Don't discount that statement. Griese gets the advise of Smith. Griese talked about being fortunate to be playing a kid's game and getting paid. Those were Smith's thoughts, but Griese was willing to share them with newcomers to the offense.
"Brian's never going to be the guy who jumps into a guy's arm after a touchdown," Sharpe said. "That's just not who he is. But if he goes out and methodically does his job, I think he's going to be fine. He understands that he is being paid like a franchise quarterback. Mike Shanahan has a lot of faith in this year. He believed in him when no one else did. One year, it really worked great for us (in 2000). Last year, things kinda regressed. But I think he understands what he has to do and what is expected of him. I think he's going to do a really good job for us this year."
Because of Griese, the Broncos are the most difficult team to figure out in the NFL. They have the talents of a top-five offense and a top-five defense. Yet the record since the Elway left has been average. Is it all about the quarterback?

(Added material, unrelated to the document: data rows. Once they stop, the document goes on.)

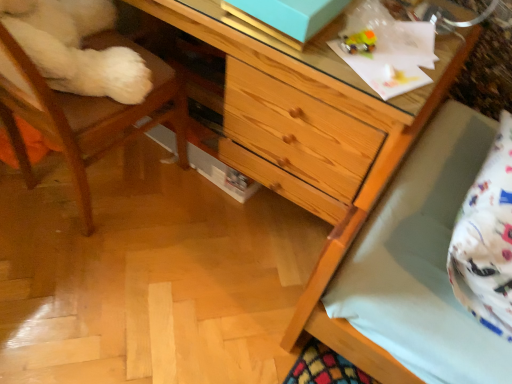
Question: Does wooden chair at left lie behind wooden chest of drawers at center?

Choices:
 (A) yes
 (B) no

Answer: (B)

Question: Considering the relative sizes of wooden chair at left and wooden chest of drawers at center in the image provided, is wooden chair at left taller than wooden chest of drawers at center?

Choices:
 (A) yes
 (B) no

Answer: (A)

Question: Does wooden chair at left touch wooden chest of drawers at center?

Choices:
 (A) no
 (B) yes

Answer: (A)

Question: Considering the relative sizes of wooden chair at left and wooden chest of drawers at center in the image provided, is wooden chair at left bigger than wooden chest of drawers at center?

Choices:
 (A) no
 (B) yes

Answer: (A)

Question: Does wooden chair at left have a greater width compared to wooden chest of drawers at center?

Choices:
 (A) no
 (B) yes

Answer: (A)

Question: Would you say wooden chair at left is inside or outside translucent plastic toy at upper right?

Choices:
 (A) outside
 (B) inside

Answer: (A)

Question: Considering their positions, is wooden chair at left located in front of or behind translucent plastic toy at upper right?

Choices:
 (A) behind
 (B) front

Answer: (B)

Question: From the image's perspective, is wooden chair at left located above or below translucent plastic toy at upper right?

Choices:
 (A) below
 (B) above

Answer: (A)

Question: Is wooden chair at left taller or shorter than translucent plastic toy at upper right?

Choices:
 (A) short
 (B) tall

Answer: (B)

Question: From a real-world perspective, is translucent plastic toy at upper right physically located above or below wooden chest of drawers at center?

Choices:
 (A) below
 (B) above

Answer: (B)

Question: Considering their positions, is translucent plastic toy at upper right located in front of or behind wooden chest of drawers at center?

Choices:
 (A) front
 (B) behind

Answer: (B)

Question: Is translucent plastic toy at upper right bigger or smaller than wooden chest of drawers at center?

Choices:
 (A) small
 (B) big

Answer: (A)

Question: Which is correct: translucent plastic toy at upper right is inside wooden chest of drawers at center, or outside of it?

Choices:
 (A) outside
 (B) inside

Answer: (B)

Question: From the image's perspective, is translucent plastic toy at upper right above or below wooden chair at left?

Choices:
 (A) above
 (B) below

Answer: (A)

Question: Is translucent plastic toy at upper right situated inside wooden chair at left or outside?

Choices:
 (A) inside
 (B) outside

Answer: (B)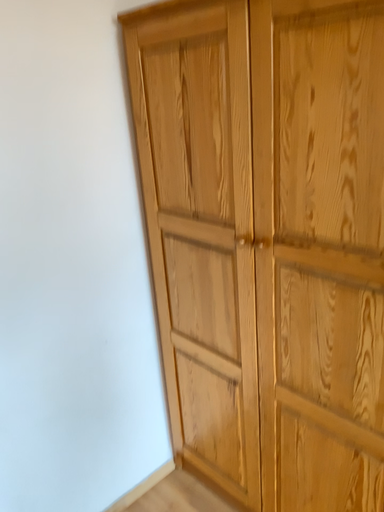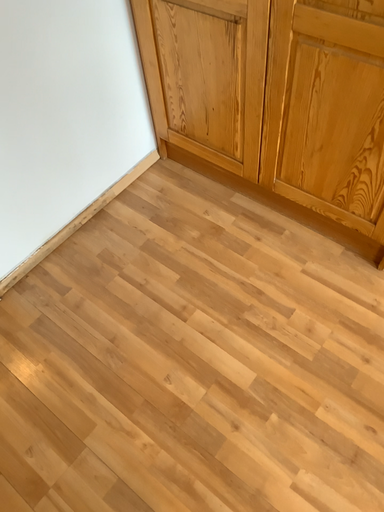
Question: How did the camera likely rotate when shooting the video?

Choices:
 (A) rotated left
 (B) rotated right

Answer: (B)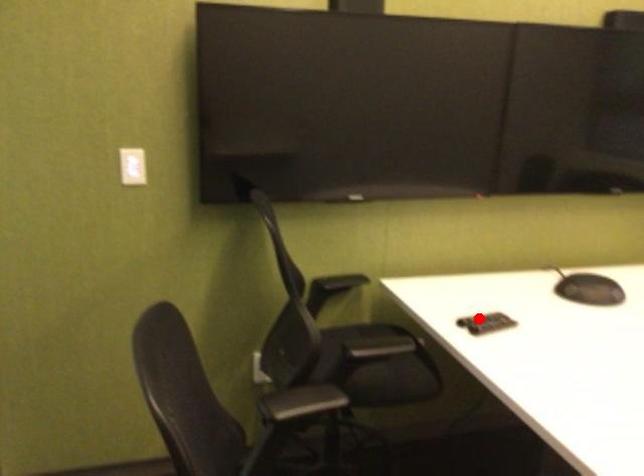
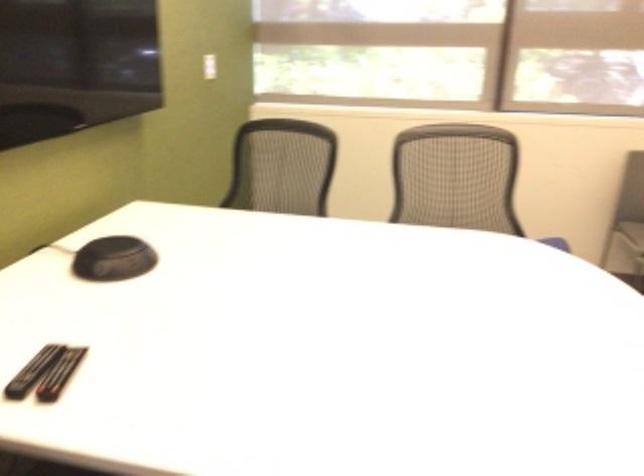
In the second image, find the point that corresponds to the highlighted location in the first image.

(32, 371)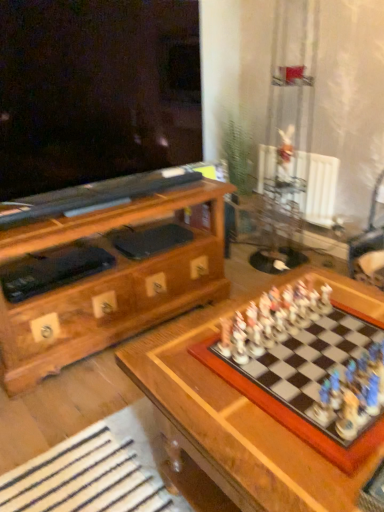
Describe the element at coordinates (318, 187) in the screenshot. This screenshot has height=512, width=384. I see `white plastic radiator at upper right` at that location.

Consider the image. In order to face white plastic radiator at upper right, should I rotate leftwards or rightwards?

A 15.446 degree turn to the right will do.

Image resolution: width=384 pixels, height=512 pixels. Describe the element at coordinates (370, 243) in the screenshot. I see `metallic silver swivel chair at right` at that location.

Measure the distance between metallic silver swivel chair at right and camera.

A distance of 7.35 feet exists between metallic silver swivel chair at right and camera.

Where is `white plastic radiator at upper right`? The width and height of the screenshot is (384, 512). white plastic radiator at upper right is located at coordinates (318, 187).

Does point (147, 342) appear closer or farther from the camera than point (382, 212)?

Point (147, 342) is closer to the camera than point (382, 212).

Is metallic silver swivel chair at right located within wooden chessboard at center?

Definitely not — metallic silver swivel chair at right is not inside wooden chessboard at center.

Considering the relative sizes of wooden chessboard at center and metallic silver swivel chair at right in the image provided, is wooden chessboard at center shorter than metallic silver swivel chair at right?

Yes.

You are a GUI agent. You are given a task and a screenshot of the screen. Output one action in this format:
    pyautogui.click(x=<x>, y=<y>)
    Task: Click on the swivel chair behind the wooden chessboard at center
    
    Given the screenshot: What is the action you would take?
    pyautogui.click(x=370, y=243)

Would you consider white plastic radiator at upper right to be distant from wooden chessboard at center?

Yes, white plastic radiator at upper right is far from wooden chessboard at center.

From the picture: Is white plastic radiator at upper right turned away from wooden chessboard at center?

No, white plastic radiator at upper right is not facing away from wooden chessboard at center.

Where is `table that appears in front of the white plastic radiator at upper right`? table that appears in front of the white plastic radiator at upper right is located at coordinates (245, 410).

Does white plastic radiator at upper right appear on the right side of wooden chessboard at center?

Yes.

Is metallic silver swivel chair at right not near wooden chessboard at center?

Absolutely, metallic silver swivel chair at right is distant from wooden chessboard at center.

Is point (383, 244) positioned before point (309, 283)?

No.

Is metallic silver swivel chair at right positioned beyond the bounds of wooden chessboard at center?

That's correct, metallic silver swivel chair at right is outside of wooden chessboard at center.

Looking at this image, is the surface of metallic silver swivel chair at right in direct contact with white plastic radiator at upper right?

metallic silver swivel chair at right is not next to white plastic radiator at upper right, and they're not touching.

Considering their positions, is metallic silver swivel chair at right located in front of or behind white plastic radiator at upper right?

metallic silver swivel chair at right is in front of white plastic radiator at upper right.

Is white plastic radiator at upper right at the back of metallic silver swivel chair at right?

That's not correct — metallic silver swivel chair at right is not looking away from white plastic radiator at upper right.

From their relative heights in the image, would you say metallic silver swivel chair at right is taller or shorter than white plastic radiator at upper right?

Clearly, metallic silver swivel chair at right is taller compared to white plastic radiator at upper right.

From a real-world perspective, is wooden chessboard at center on white plastic radiator at upper right?

No, from a real-world perspective, wooden chessboard at center is not above white plastic radiator at upper right.

Is wooden chessboard at center situated inside white plastic radiator at upper right or outside?

wooden chessboard at center is not inside white plastic radiator at upper right, it's outside.

Does wooden chessboard at center have a lesser height compared to white plastic radiator at upper right?

Correct, wooden chessboard at center is not as tall as white plastic radiator at upper right.

Does white plastic radiator at upper right appear on the left side of metallic silver swivel chair at right?

Correct, you'll find white plastic radiator at upper right to the left of metallic silver swivel chair at right.

Is white plastic radiator at upper right positioned beyond the bounds of metallic silver swivel chair at right?

Absolutely, white plastic radiator at upper right is external to metallic silver swivel chair at right.

From a real-world perspective, is white plastic radiator at upper right below metallic silver swivel chair at right?

Yes, from a real-world perspective, white plastic radiator at upper right is beneath metallic silver swivel chair at right.

Considering the sizes of white plastic radiator at upper right and metallic silver swivel chair at right in the image, is white plastic radiator at upper right wider or thinner than metallic silver swivel chair at right?

Considering their sizes, white plastic radiator at upper right looks slimmer than metallic silver swivel chair at right.

You are a GUI agent. You are given a task and a screenshot of the screen. Output one action in this format:
    pyautogui.click(x=<x>, y=<y>)
    Task: Click on the swivel chair that appears above the wooden chessboard at center (from a real-world perspective)
    The height and width of the screenshot is (512, 384).
    Given the screenshot: What is the action you would take?
    pyautogui.click(x=370, y=243)

Locate an element on the screen. radiator located above the wooden chessboard at center (from the image's perspective) is located at coordinates (318, 187).

Considering their positions, is wooden chessboard at center positioned further to metallic silver swivel chair at right than white plastic radiator at upper right?

The object further to metallic silver swivel chair at right is wooden chessboard at center.

Which object lies nearer to the anchor point white plastic radiator at upper right, metallic silver swivel chair at right or wooden chessboard at center?

Based on the image, metallic silver swivel chair at right appears to be nearer to white plastic radiator at upper right.

From the image, which object appears to be farther from white plastic radiator at upper right, wooden chessboard at center or metallic silver swivel chair at right?

Based on the image, wooden chessboard at center appears to be further to white plastic radiator at upper right.

Looking at this image, considering their positions, is metallic silver swivel chair at right positioned closer to wooden chessboard at center than white plastic radiator at upper right?

white plastic radiator at upper right.

Based on their spatial positions, is white plastic radiator at upper right or wooden chessboard at center closer to metallic silver swivel chair at right?

Based on the image, white plastic radiator at upper right appears to be nearer to metallic silver swivel chair at right.

From the image, which object appears to be farther from wooden chessboard at center, white plastic radiator at upper right or metallic silver swivel chair at right?

metallic silver swivel chair at right.

Find the location of `swivel chair between wooden chessboard at center and white plastic radiator at upper right in the front-back direction`. swivel chair between wooden chessboard at center and white plastic radiator at upper right in the front-back direction is located at coordinates 370,243.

"On paper, we're pretty good," Griese said. "We have some older guys who have been around and some younger guys who have a lot of talent. But we have to come together as a team. You look at New England. They didn't have as much talent as some of the teams they beat, but the deciding factor is being there for each other on every play."
Shanahan still comes to the defense of Griese, but he knows that it's time for the quarterback to perform like a $39 million asset.
"It's like Baltimore last year, " Shanahan said. "Everybody blamed Elvis Grbac, but they lost two offensive tackles and their running back. Tennessee, weren't they the No. 1 defense two years ago? They finished something like 28th. There's a reason for those things. Sometimes, you've got to be lucky."
The Broncos haven't been lucky with injuries of late. Halfback Terrell Davis has battled knee and foot problems for three seasons. Wide receiver Ed McCaffrey is coming off a horrible broken leg. Rod Smith is about 90 percent while recovering from a stress fracture in a leg. Despite that, Shanahan has assembled his deepest set of receivers and backs in his eight years as head coach. And the defense is loaded with big defensive linemen, big, quick linebackers and tall, angular cornerbacks.
"There is no question we're going to be a top five offense," Sharpe said. "There is no reason for us not to be a top five defense. We've got to take better care of the ball. Brian admits he made mistakes last year. You've got to look at the play and it's not there, you've got to live to see another day. Sometimes, a quarterback gets caught up thinking, `Let me try to make this play."'
Griese threw 19 interceptions last season. That can't happen again. He's a $39 million quarterback, and impatience is growing to a point that he must step up or the organization will start thinking change after this season.
"Brian Griese has got to play better," Shanahan said. "He's got to pick up his game. When you lose players because of injury, a quarterback has to get the players to come in to play well. When you lose players, there is no complaining about the players you lose. What you try to do is encourage the players."
Shanahan remains supportive because Griese did play Pro Bowl ball two years ago and he started last season with two three-touchdown games. He's mingling more with his teammates, and he's following Smith's advice -- he's laughing more.
Smith even vowed to hire a comedian to follow him around if Griese looks down. In fact, Smith told Griese not to have a frown even if he throws five interceptions in a game.
"As a quarterback, you can be a lightning rod for your team in a positive way, but also in a negative way by putting them in a bad situation," Griese said.
Whether the Broncos finish 8-8 or 12-4 will depend on which lightning rod Griese becomes.
John Clayton is a senior NFL writer for ESPN.com.